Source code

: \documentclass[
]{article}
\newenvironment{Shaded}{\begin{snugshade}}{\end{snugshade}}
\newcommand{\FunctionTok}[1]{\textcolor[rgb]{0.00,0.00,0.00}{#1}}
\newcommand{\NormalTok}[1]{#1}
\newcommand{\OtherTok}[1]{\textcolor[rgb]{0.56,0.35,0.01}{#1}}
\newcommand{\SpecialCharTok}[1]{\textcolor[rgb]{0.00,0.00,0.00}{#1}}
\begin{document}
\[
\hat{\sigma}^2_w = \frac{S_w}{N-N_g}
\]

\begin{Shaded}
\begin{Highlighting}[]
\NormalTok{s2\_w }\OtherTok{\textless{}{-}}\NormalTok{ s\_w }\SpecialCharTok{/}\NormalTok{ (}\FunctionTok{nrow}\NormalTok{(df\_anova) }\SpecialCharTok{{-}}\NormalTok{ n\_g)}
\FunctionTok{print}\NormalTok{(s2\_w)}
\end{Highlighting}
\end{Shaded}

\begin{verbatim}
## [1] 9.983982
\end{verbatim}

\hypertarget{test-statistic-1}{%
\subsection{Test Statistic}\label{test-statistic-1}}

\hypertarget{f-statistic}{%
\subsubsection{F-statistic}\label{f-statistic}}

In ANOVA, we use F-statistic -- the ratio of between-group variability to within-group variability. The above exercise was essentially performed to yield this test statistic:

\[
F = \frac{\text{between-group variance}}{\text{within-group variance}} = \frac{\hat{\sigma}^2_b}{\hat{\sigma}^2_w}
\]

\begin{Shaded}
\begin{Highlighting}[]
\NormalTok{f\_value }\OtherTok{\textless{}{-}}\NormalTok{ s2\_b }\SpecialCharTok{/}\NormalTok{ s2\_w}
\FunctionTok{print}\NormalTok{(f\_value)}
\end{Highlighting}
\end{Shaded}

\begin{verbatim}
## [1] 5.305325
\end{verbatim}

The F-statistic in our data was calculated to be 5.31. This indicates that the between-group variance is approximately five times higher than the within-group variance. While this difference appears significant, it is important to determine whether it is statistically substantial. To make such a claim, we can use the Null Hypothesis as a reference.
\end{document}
-------------------------
INSTRUCTIONS FOR THE TASK: Go through the entries and return each line where the word "hypertarget" appears.

EXERCISE RESPONSE:
\hypertarget{test-statistic-1}{%
\hypertarget{f-statistic}{%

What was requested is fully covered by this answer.